In task 540, the shipping container is shipped over a body of water with the cargo loaded therein. The shipping container remains in the shipping orientation while being shipped.

In task 550, the shipping container is removed from the container cell of the ship. The shipping container may be removed from the container cell of the ship by using a forklift, crane, lifters, or any other suitable device or combination thereof.

In task 560, the shipping container is rotated back to the storage orientation so that the floor is on the bottom, the shipping container is between approximately 8½ feet (2.59 m) and approximately 10 feet (3.05 m) wide and approximately 8 feet (2.44 m) high, and the at least one door is rotatable about a vertical axis. The shipping container may be rotated by any suitable technique.

Task 570 includes unloading at least some of the cargo from the shipping container upon arrival at a shipping destination. The cargo may be unloaded manually, by forklift, by crane, by conveyor belt, or by any other technique, or combination thereof, suitable for unloading cargo from a shipping container. Alternatively, task 570 may be performed prior to task 560.

In task 580, the shipping container may be transported over land, such as by truck and/or railway, to another destination after having reached a shipping destination by sea. Transporting a shipping container by truck and/or railway according to task 580 may also be performed before the shipping container is shipped by sea. Alternatively, task 580 may be performed prior to task 560 and/or task 570.

In task 590, the shipping container may be utilized for storage of goods after the shipping container has been shipped to a shipping destination. The goods stored may be the same goods that were loaded into the container before shipping if task 570 is omitted. While used for storage of goods, the shipping container is in its storage orientation.

**What you need to do:**
List every task number mentioned in the passage on shipping container handling. The rows that come next are not needed for anything here.

**Recorded data:**
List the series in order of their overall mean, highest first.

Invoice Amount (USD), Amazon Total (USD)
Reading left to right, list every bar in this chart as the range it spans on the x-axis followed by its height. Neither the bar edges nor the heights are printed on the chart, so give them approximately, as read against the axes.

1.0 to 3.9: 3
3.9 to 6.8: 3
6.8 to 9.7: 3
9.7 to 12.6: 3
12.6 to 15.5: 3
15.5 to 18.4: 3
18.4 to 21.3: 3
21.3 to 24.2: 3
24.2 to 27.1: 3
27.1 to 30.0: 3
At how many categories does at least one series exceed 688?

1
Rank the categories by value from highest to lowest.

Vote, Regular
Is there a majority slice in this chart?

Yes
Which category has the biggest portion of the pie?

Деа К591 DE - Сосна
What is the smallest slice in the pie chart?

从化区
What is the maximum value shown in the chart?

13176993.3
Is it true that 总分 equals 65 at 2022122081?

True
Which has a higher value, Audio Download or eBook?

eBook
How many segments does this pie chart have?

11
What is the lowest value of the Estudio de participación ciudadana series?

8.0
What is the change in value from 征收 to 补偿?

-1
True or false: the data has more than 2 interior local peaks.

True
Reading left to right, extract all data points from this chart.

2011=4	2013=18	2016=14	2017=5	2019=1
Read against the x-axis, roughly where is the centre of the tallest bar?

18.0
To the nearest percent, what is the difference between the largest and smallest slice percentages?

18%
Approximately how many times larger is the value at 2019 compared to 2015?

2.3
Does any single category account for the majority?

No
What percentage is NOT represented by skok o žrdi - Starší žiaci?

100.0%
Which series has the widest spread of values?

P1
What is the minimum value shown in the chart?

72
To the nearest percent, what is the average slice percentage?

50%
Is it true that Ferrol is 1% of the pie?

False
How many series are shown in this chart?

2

**Problem solution:**
540, 550, 560, 570, 580, 590